UG3.4.x: Batch Scheduler PBS

(updated Jan 2018)

Attention

PBS is no more available on HPC clusters in Cineca, since Jan 2018

In this page:

Portable Batch System (or simply PBS) is the name of a computer software that performs job scheduling. Its primary task is to allocate computational tasks, i.e., batch jobs, among the available computing resources. At present, PBS is the scheduling system of GALILEO, PICO and MARCONI. The pdf version of the "PBSpro 13 user manual" in on this portal.

Running applications using PBS

With PBS you specify the tasks to be executed; the system takes care of running these tasks and returns the results to you. If the available computers are full, then PBS holds your work and runs it when the resources are available.

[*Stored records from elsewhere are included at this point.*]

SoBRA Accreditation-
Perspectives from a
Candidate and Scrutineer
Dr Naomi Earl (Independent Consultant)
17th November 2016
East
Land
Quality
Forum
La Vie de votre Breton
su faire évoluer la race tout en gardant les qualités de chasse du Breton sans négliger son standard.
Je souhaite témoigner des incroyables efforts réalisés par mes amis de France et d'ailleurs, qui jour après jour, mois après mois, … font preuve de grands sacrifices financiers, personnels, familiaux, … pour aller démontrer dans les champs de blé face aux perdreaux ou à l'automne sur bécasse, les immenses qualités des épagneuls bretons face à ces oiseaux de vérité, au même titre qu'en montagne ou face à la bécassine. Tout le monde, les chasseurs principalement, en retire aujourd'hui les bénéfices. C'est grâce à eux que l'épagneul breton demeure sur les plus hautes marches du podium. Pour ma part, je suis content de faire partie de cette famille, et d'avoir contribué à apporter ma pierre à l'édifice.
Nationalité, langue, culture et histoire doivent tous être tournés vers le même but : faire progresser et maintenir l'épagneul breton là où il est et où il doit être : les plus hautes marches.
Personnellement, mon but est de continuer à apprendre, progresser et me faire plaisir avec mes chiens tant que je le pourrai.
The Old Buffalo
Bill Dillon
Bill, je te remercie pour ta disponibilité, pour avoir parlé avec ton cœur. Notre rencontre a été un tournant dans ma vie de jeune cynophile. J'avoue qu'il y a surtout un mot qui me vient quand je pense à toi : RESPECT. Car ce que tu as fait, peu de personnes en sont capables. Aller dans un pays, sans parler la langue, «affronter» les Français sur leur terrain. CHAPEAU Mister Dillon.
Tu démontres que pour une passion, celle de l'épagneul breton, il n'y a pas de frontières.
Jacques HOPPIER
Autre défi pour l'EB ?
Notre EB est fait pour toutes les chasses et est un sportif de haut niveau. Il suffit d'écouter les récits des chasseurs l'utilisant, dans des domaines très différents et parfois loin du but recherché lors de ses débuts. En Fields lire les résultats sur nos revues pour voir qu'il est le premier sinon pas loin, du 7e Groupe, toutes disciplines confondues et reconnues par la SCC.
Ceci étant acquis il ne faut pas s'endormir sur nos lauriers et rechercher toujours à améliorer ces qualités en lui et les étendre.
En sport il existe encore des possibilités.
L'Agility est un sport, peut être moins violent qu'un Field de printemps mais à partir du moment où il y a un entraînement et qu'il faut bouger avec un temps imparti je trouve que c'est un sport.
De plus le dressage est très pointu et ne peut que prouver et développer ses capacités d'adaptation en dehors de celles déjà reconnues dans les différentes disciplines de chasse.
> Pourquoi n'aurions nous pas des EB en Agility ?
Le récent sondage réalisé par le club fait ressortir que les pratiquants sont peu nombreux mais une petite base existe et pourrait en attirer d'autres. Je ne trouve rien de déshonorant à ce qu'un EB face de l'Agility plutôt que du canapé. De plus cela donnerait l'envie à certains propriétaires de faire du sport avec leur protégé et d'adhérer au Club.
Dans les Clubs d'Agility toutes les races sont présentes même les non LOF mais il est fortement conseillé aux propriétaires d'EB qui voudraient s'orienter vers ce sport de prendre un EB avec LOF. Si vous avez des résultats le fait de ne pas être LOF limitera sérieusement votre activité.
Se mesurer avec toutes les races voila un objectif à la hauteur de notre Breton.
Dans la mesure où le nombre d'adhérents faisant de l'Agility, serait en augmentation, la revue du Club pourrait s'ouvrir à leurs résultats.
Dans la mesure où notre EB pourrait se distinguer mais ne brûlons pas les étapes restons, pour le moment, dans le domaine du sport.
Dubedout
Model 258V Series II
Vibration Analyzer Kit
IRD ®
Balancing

With PBS you create a batch job which you then submit to PBS. A batch job is a file (a shell script under UNIX) containing the set of commands you want to run. It also contains directives which specify the characteristics (attributes) of the job, and resource requirements (e.g. number of processors and CPU time) that your job needs.

Once you create your PBS job, you can reuse it if you wish. Or, you can modify it for subsequent runs.

For example, here is a simple PBS batch job to run a user's application by setting a limit (one hour) to the maximum wall clock time, requesting 1 node with 1 cpus:

#!/bin/bash
#PBS -A <account_no>               (only for account based usernames)
#PBS -l walltime=1:00:00
#PBS -l select=1:ncpus=1 
#
./my_application

PBS provides two user interfaces: a command line interface (CLI) and a graphical user interface (GUI). The CLI lets you type commands at the system prompt. Only the CLI is presented here, if you are interested in the GUI, please refer to the official documents.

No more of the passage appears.